On 02Oct2015 22:22, Anshu Kumar <anshu.kumar726 at gmail.com> wrote:
>When we invoke the same function inside a function (recursive function), i
>want to keep track of some data across all function invocation so i should
>have shareable type but built in data types string, int are not helping as
>they are immutable they are changed while next invocation.
>
>I could use lists which are mutable but sometimes i find it not suitable
>for example when i need only single number or string.

Please provide some more context, perhaps with an example of what you're trying 
to do. What follows is general advice which may not be what you need. Anyway...
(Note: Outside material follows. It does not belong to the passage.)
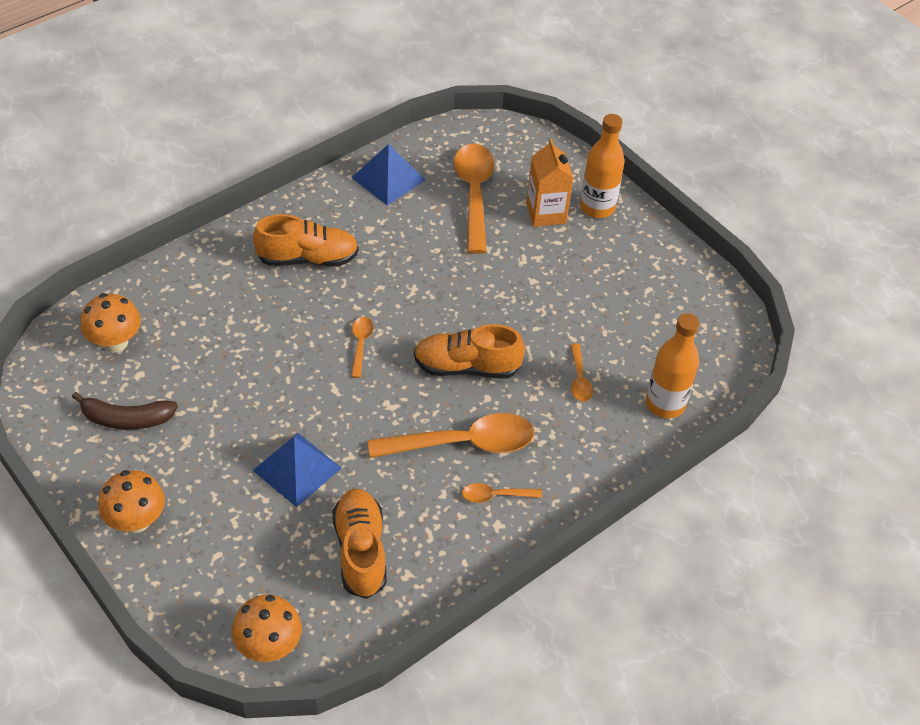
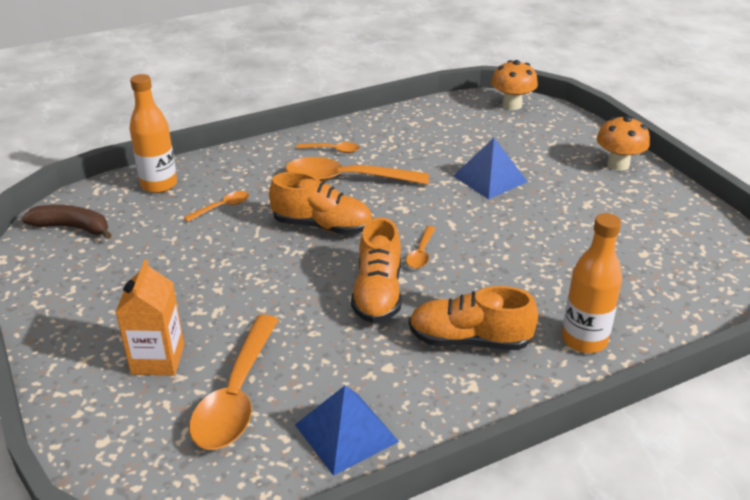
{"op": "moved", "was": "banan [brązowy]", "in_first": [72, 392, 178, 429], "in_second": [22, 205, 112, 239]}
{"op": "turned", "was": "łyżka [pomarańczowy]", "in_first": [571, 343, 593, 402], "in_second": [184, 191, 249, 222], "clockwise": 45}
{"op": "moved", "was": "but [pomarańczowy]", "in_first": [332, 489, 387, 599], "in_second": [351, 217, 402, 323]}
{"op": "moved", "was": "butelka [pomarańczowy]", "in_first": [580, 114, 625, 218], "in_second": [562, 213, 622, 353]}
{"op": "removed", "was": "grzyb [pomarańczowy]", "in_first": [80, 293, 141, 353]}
What you use depends very much on what you need (trite, but true). Numbers and 
strings are not themselfs mutable.

I'm presuming you want some kind of shared state that continues over the 
recursion, for example a record of what nodes have already been visiting while 
traversing a graph with loops: if you follow a loop you want to stop instead of 
circling/recursing forever.

When I do this I usually form the function somewhat like the below. Let's 
suppose we're walking a graph whose nodes have a ".children" attribute which is 
a list of child nodes. And that the graph might have loops (this node might be 
a child or subchild of itself).

  def traverse(node, seen=None):
    ''' Traverse the graph from `node`, printing each node's name.
        `seen`: if not None, a set of nodes already visited.
    '''
    if seen is None:
      seen = set()
    seen.add(node)
    print(node.name)
    for child in node.children:
      if child not in seen:
        traverse(child, seen)

So the paramater "seen" is your mutable object keeping track of which nodes 
have been visited. You add this node to "seen", then visit any children which 
are not in "seen". You pass "seen" to the traverse() of each child, so all the 
function calls share the same "seen" object.

So in this case we're using a set. There's any number of different things you 
might use depending on what you need to keep track of.